_ページ本文_:
ボランティア参加のきっかけにはたくさんの要因があるが、部活を辞めたことで、体力的、時間的に大きく余裕ができたことと目標を失っていた時期にボランティアに参加するという目標をつくることができたということが最も大きな理由である。

誰にとっても今まで継続して続けてきたことを止めることは転機となるはずだ。
私の場合、水泳選手として毎日を過ごし、水泳中心の生活をしていたため、その中心がなくなったときに大きな空虚感を感じていた。
挫折という形で辞めたこともあり、自身を失っていた。(後に、ボランティアを通じて救われることとなる。)

第二に、以前からボランティアに参加したいと思っていたことがある。
同じ学生の中でも「ボランティアなんて興味ない」「参加したくない」といった声は多い。

_課題 1_:
下のリストで「kern」という文字列を含む行を数え、その行数だけを示せ。

_提供リスト_:

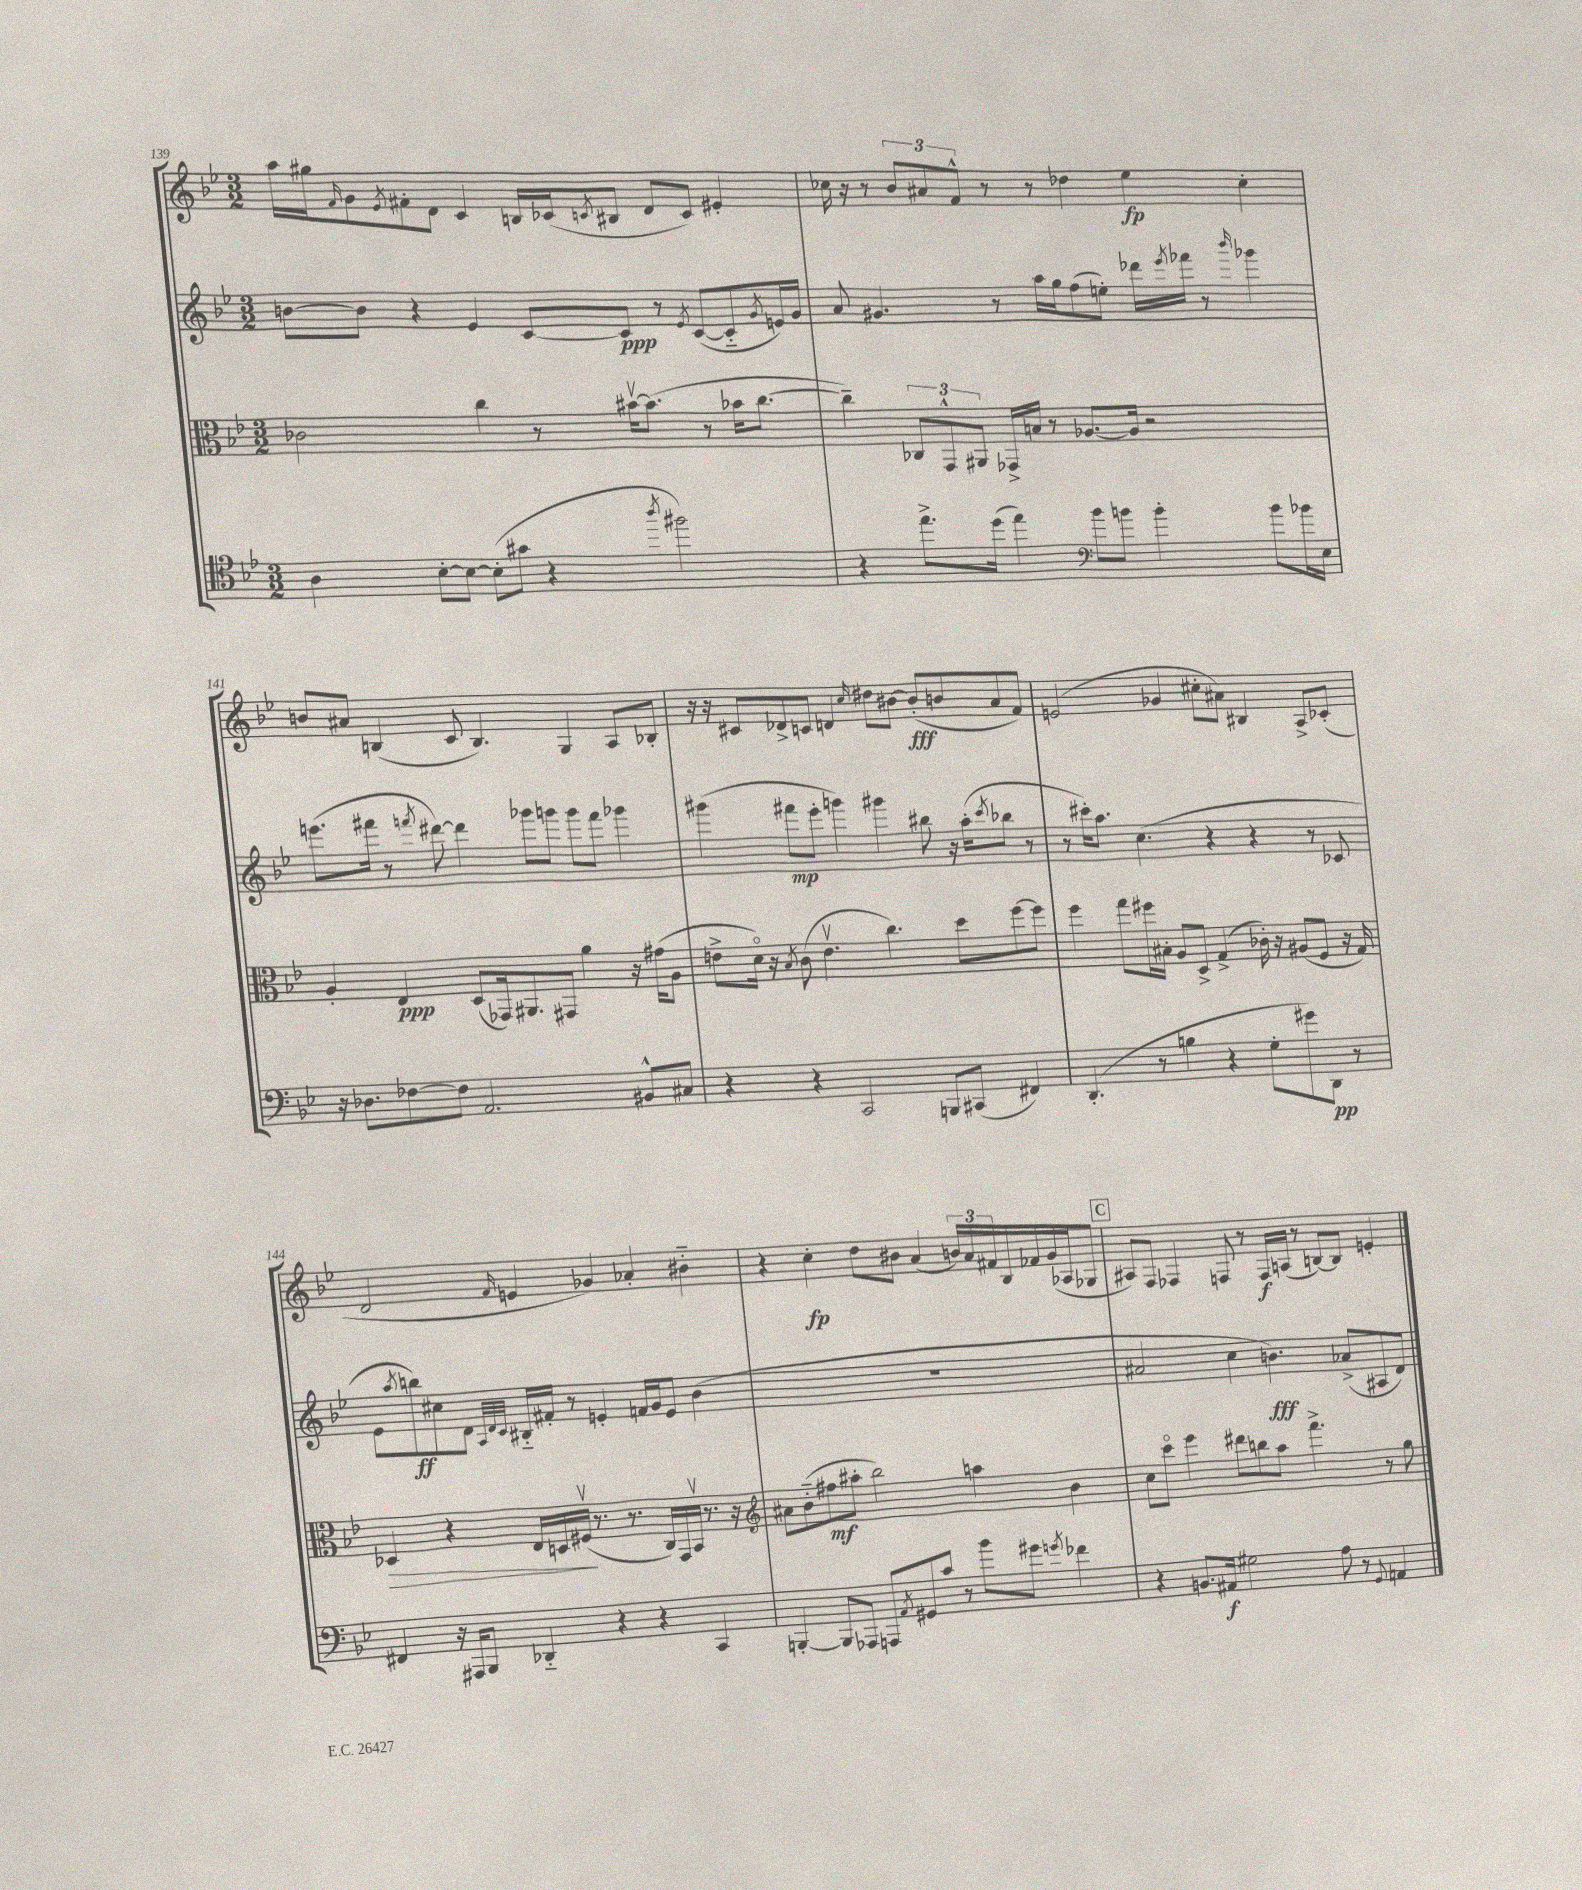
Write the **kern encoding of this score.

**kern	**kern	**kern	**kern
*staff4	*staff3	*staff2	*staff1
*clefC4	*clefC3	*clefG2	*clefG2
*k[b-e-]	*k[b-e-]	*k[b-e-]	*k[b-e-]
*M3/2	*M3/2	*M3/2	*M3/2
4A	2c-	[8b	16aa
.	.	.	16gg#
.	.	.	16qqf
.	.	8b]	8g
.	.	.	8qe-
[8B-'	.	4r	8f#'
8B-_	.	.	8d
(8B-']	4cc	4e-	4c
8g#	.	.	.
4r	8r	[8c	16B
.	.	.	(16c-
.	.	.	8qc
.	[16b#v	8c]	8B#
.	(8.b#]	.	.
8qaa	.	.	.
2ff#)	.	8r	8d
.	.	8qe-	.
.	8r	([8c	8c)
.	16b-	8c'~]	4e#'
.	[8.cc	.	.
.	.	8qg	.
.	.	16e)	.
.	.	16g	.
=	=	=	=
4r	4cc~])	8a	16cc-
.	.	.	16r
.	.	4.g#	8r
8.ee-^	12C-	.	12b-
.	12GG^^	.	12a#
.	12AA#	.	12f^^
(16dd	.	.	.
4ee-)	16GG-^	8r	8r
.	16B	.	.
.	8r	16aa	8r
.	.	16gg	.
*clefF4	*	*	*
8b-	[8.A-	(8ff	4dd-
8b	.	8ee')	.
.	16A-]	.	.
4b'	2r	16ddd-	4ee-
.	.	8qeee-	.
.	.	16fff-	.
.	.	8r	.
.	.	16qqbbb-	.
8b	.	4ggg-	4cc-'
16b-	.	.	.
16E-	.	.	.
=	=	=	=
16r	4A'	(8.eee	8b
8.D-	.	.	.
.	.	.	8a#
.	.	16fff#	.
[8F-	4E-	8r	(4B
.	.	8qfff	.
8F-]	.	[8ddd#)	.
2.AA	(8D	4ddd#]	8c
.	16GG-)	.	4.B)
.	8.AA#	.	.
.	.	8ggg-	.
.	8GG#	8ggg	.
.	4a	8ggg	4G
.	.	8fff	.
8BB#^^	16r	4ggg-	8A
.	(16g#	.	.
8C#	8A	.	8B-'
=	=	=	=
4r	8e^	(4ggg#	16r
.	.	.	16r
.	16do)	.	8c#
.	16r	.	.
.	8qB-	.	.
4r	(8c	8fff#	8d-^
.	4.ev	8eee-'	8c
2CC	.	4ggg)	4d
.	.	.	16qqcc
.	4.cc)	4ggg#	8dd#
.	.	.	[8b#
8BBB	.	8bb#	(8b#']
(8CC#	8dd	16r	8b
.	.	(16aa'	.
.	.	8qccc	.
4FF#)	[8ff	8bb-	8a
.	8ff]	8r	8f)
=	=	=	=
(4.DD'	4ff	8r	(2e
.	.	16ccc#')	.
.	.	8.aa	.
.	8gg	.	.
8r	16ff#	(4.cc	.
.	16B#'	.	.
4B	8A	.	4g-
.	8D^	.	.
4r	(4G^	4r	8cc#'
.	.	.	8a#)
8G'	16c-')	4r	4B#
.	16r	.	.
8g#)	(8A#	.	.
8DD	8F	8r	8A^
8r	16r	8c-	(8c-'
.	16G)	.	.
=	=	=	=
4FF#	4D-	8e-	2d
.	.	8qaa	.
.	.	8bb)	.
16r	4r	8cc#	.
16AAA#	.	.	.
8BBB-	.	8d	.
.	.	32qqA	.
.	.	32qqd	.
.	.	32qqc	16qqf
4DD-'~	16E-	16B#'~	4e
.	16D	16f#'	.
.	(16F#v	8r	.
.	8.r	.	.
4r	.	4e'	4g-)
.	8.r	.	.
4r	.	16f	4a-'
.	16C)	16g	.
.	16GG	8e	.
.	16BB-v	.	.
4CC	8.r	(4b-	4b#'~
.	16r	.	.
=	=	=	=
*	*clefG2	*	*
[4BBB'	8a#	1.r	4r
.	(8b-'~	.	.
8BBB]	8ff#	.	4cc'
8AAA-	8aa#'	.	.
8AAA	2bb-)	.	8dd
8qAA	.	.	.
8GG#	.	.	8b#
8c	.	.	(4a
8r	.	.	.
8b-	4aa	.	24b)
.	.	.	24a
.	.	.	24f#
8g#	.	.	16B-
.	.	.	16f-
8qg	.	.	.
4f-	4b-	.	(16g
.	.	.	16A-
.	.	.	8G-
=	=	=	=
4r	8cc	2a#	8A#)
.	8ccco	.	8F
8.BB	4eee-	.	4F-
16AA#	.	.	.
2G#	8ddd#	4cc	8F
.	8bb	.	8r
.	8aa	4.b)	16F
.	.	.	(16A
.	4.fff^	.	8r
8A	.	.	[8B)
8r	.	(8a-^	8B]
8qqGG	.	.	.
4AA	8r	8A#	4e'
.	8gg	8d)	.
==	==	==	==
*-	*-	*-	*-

_課題 2_:
ページ本文によると、部活を辞める前の筆者はどのような生活を送っていたか。

_出力 1_:
2

_出力 2_:
水泳選手として毎日を過ごし、水泳中心の生活をしていた。